If Chrissie Hynde had lived in Delaware instead of Akron, Ohio, she could have written My City Was Gone about almost anywhere in the formerly rural Diamond State. The same goes for much of the eastern seaboard within the I-95 Richmond-to-Portland Megalopolis. Urban sprawl has a way of metastasizing with widespread impacts. It behaves as does wildfire, preheating adjacent fuels until they reach ignition, so that the flaming front of urban sprawl draws an ever expanding ring of exurban land into the furnace.
Just as insidious as its urban counterpart, rural sprawl threatens small towns and communities across the American homeland. Here in the Litchfield Hills, localities closer to Fairfield and New Haven Counties are well on their way toward suburbanization as development expands up the Rtes 7 and 8 corridors. Patterns of rural sprawl can take the form of commercial development branching out from town and village centers, but it more commonly occurs as diffuse and widespread patterns of low density residential development scattered across the landscape.
In nearby Massachusetts during the past decade, the number of forest land owners has doubled. At the same time, land in forest cover dipped from 70% to around 68%. The inescapable conclusion is that larger forest parcels have been fragmented into smaller ones. The same is true for agricultural lands, but these are more likely to convert to uses other than farming when they divide.

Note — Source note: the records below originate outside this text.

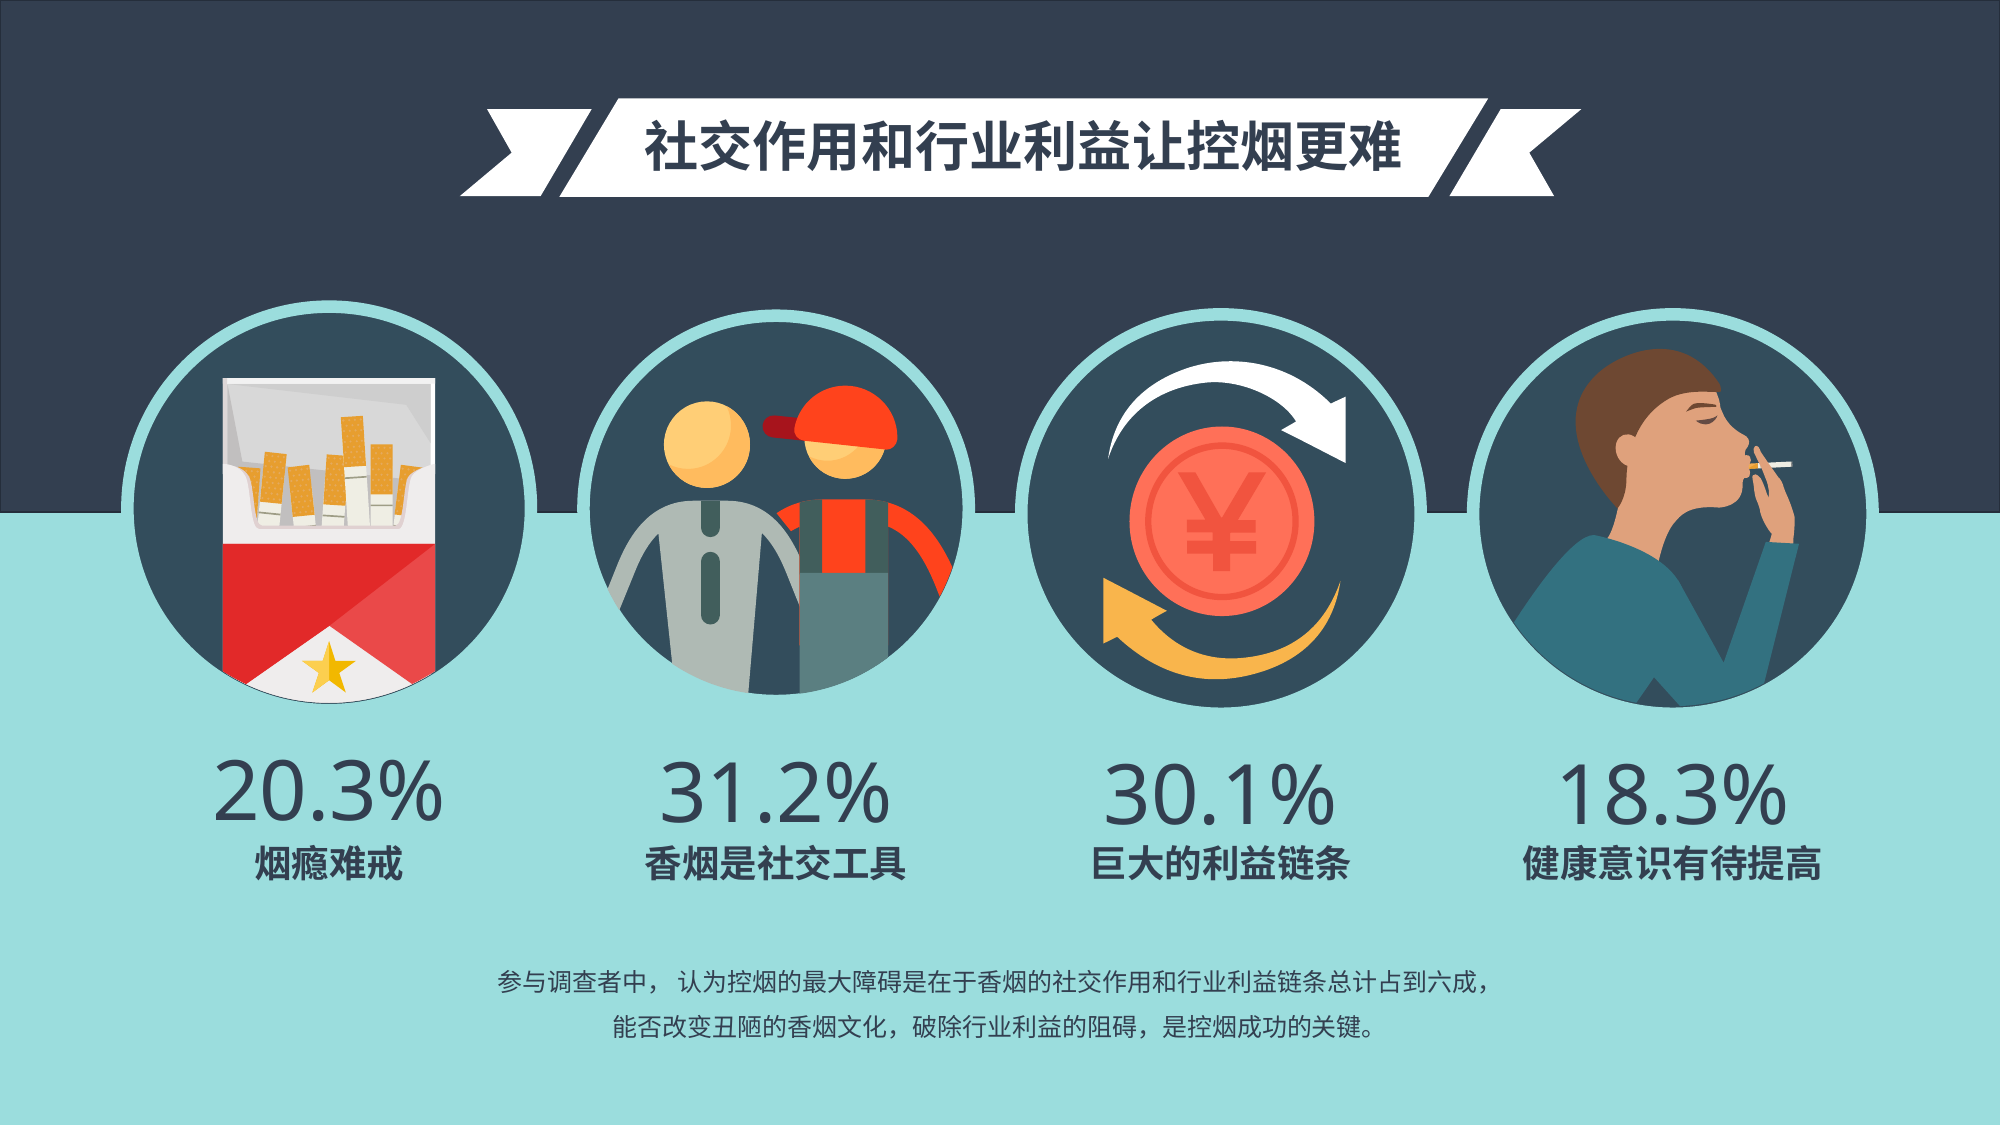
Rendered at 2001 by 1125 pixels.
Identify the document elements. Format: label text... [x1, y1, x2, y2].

text_box [0, 0, 2000, 513]
text_box 参与调查者中， 认为控烟的最大障碍是在于香烟的社交作用和行业利益链条总计占到六成， 能否改变丑陋的香烟文化，破除行业利益的阻碍，是控烟成功的关键。 [198, 943, 1802, 1049]
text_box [583, 315, 969, 894]
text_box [1473, 314, 1873, 894]
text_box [459, 98, 1582, 251]
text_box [1021, 314, 1421, 894]
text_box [127, 306, 531, 894]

The rural sprawl that we experience in the Litchfield Hills has generally not come in the form of high-density subdivisions. Instead, parcels of 5-50 acres in size are carved out of larger land holdings a few at a time across the landscape. With the unprecedented rise in real estate values in this area, properties that were thought to be unattractive for development only a few years ago are now highly marketable. Some of this land goes to large estates, but some is subdivided into multiple, building lots. With each year, the rural character of the Litchfield Hills is steadily eroded.
Land managers and ecologists are accustomed to predictive modeling, so I shall try to amplify my earlier wildfire analogy to describe the patterns of rural sprawl, and suggest ways to anticipate its manifestations in the future in the Litchfield Hills. I'm an old prescribed fire hand, used to fuel models, flamelengths, and calculating rates of spread, so at the risk of conjuring the shade of Ross Perot, "let me break it down for you."
Sprawl in the Litchfield Hills behaves like a creeping ground fire. The wind is from the south - always from the urban south - but there are local and variable breezes present as well, influenced by topography. The flame front is the Interstate 84 corridor in Fairfield County, and head fires are advancing through New Milford toward Kent and on both sides of Rte 8. up the valley of the Naugatuck. There may be another, smaller conflagration to the East, but whereas Rte 8 is a conduit for southern sprawl, it is more akin to a hard firebreak discouraging the westward expansion of Hartford's bedroom communities.
If that were all that were in play, then the only thing for rural planners and conservationists to do would be to lay down a scratch line in front of the advancing flames and fight a holding action against the sprawl, all the while praying that the wind speed does not increase or fires outflank the line. A frontal assault on a wildfire is a doubtful proposition in the best of circumstances, but another significant factor makes such a strategy an utterly futile response to rural sprawl. When conditions are favorable, flaming firebrands carried on the wind ahead of the wildfire will start spot fires on the landscape. This is precisely the pattern of low density rural development that one typically sees with rural sprawl.
Spotting happens when atmospheric conditions and the availability of fuels combine to greatly increase the likelihood of ignition from windblown embers. Rural sprawl happens when economic, legal and social conditions in a locality experiencing growth make it more receptive to this kind of development pattern. Real estate values, commuting patterns, zoning restrictions or the lack thereof, and the degree of a community's commitment to preserving its rural character are key factors that influence how a town will develop. It should be possible, just as we model fire behavior under varying conditions, to do the same for rural sprawl and predict those areas that are most vulnerable to this phenomenon.
The antidote to spot fires on the landscape, as with invasive species, is early detection and rapid response. Knowing where the fires are likely to ignite is vital for this process. The Litchfield Hills Greenprint should be able to do something similar to focus attention on those areas ahead of the flames that are most vulnerable to rural sprawl and where it will be most critical to make the conditions less receptive to it. Some of those areas may not have the most significant ecological resources, but maintaining their rural character will be critical to ensuring the viability of surrounding communities and the landscape that sustains them.